Table 9 Normalized average crisp matrix

Toward the end of this compuation, the total-relation matrix T is obtained using Eq. (6). Table 10 presents the total relation matrix.

Table 10 Total relation matrix

The sum of rows and the sum of columns of total relation matrix are separately denoted as c and r within the total-relation matrix T using Eqs. (6) and (7). The values of c, r. c + r and c-r are shown in Table 11.
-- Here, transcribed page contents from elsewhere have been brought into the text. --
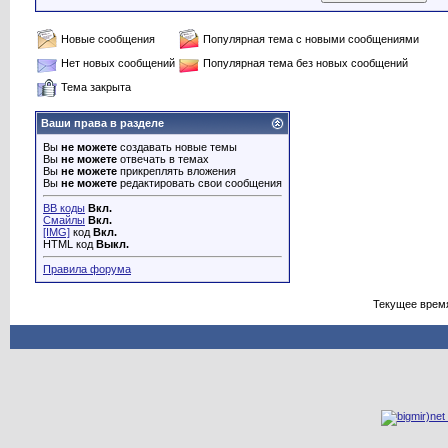
Новые сообщения
Популярная тема с новыми сообщениями
Нет новых сообщений
Популярная тема без новых сообщений
Тема закрыта
Ваши права в разделе
Вы
не можете
создавать новые темы
Вы
не можете
отвечать в темах
Вы
не можете
прикреплять вложения
Вы
не можете
редактировать свои сообщения
BB коды
Вкл.
Смайлы
Вкл.
[IMG]
код
Вкл.
HTML код
Выкл.
Правила форума
Текущее врем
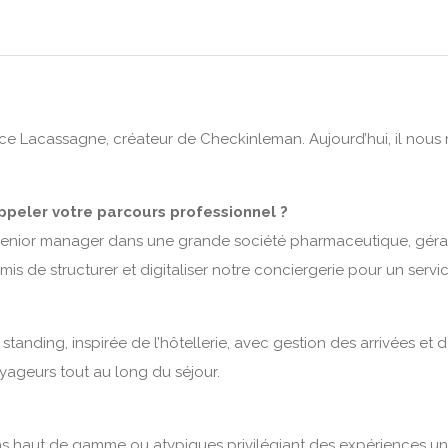
rice Lacassagne, créateur de Checkinleman. Aujourd’hui, il nous
ppeler votre parcours professionnel ?
 senior manager dans une grande société pharmaceutique, géra
rmis de structurer et digitaliser notre conciergerie pour un ser
standing, inspirée de l’hôtellerie, avec gestion des arrivées et 
geurs tout au long du séjour.
as haut de gamme ou atypiques privilégiant des expériences uni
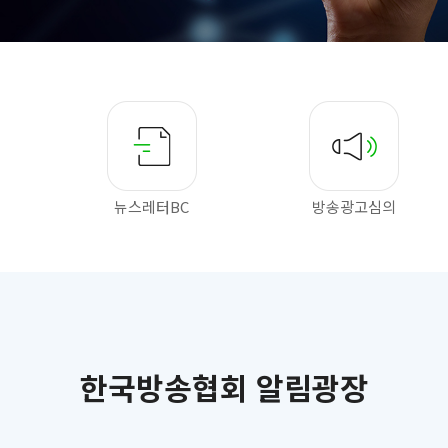
뉴스레터BC
방송광고심의
한국방송협회 알림광장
Table 11 Sum of rows, sum of columns and its substraction and addition

Based on the information in Table 11, finally, the causal diagram is drawn. Date set of (r + c, r  c) are mapped out onto two-dimension plane. Figure 2 shows the coordinates of criteria in two dimesion plane.

Fig. 2
figure 2

Causal diagram

It is apparent from this table that the criteria are separated into two categories based on the values of r − c. The first category is ‘cause group’ and the second category is denoted as ‘effect group’. The criteria in the ‘cause group’ are population size, consumption habits, human health and environmental health. On the other hand, the criteria in the ‘effect group’ are relative cost, socio-culture, public awareness, institutional, technical and operational and maintenance challenges. The causal diagram depicts the coordinates of all ten criteria of SWM where the four criteria in ‘cause group’ would influence the six criteria in ‘effect group’. The results indicate that consumer habit and population size are among the criteria in cause group where as Technical and operational maintainance are placed in effect group. The importance of criteria is determined based on the (r + c) values. It can be seen that ‘operational and maintenance challenges’ is the most important criteria in the effect group. All in all, the results of the empirical case provide evidence on the application of the proposed method.

The results obtained from the proposed method suggests that ‘operational and maintenance challenges’ is most influenced criteria. This result is not consistent with an empirical study conducted by Soroudi et al. [35] where ‘soil depth’ is the most influenced criteria. They utilised the DEMATEL and the analytical network process to determine interaction and weight of criteria of SWM. In another experiment, by using the DEMATEL method, Tseng [38] found that the criteria ‘natural resources’ is considered as the most influenced criteria. This result also differs from that of Abdullah et al. [2] who suggest that the criteria ‘political issues’ was selected as the most important criteria.

Conclusions

The DEMATEL provides a comprehensive tool and computationally feasible way in dealing with relationships between criteria of MCDM problems. The DEMATEL has been combined with IFS to address uncertain and vague information in solving MCDM problems. However, the combined IFS-DEMATEL fails to solve problems particularly on the cases where sum of two memberships is greater than one. To address this limitation, the PFS was proposed with the assumption that the linearity in two membership functions of IFS is now modified to the square functions. In this paper, the combination of DEMATEL and PFS has been proposed with three innovations. Firstly, two memberships of PHS were used to replace two linear membership functions of IFS. This combination entails newly defined linguistic variable, weights of experts and score function. The proposed PFS-DEMATEL shows some extent of advantages as the proposed MCDM method provides more obvious improvement in judgements where uncertainties are now expressed in squares of memberships. In other words, the PFS-DEMATEL creates a new perspective in solving MCDM problems where linguistic variables are defined by considering membership and non-membership of PFS. Another objective of this paper was to apply the proposed method in a SWM problem. Therefore, the proposed eleven-step DEMATEL method was computationally implemented to an empirical study in SWM. A group of experts were invited to assess the degree of influence among ten criteria of SWM using the seven-scale linguistic terms. The computational feasible method was successfully segregated the ten criteria into two categories of which four criteria included in cause group while six criteria are placed in effect group. The current study found that the criteria ‘operational and maintenance challenges’ is the most important criteria in solving SWM problem.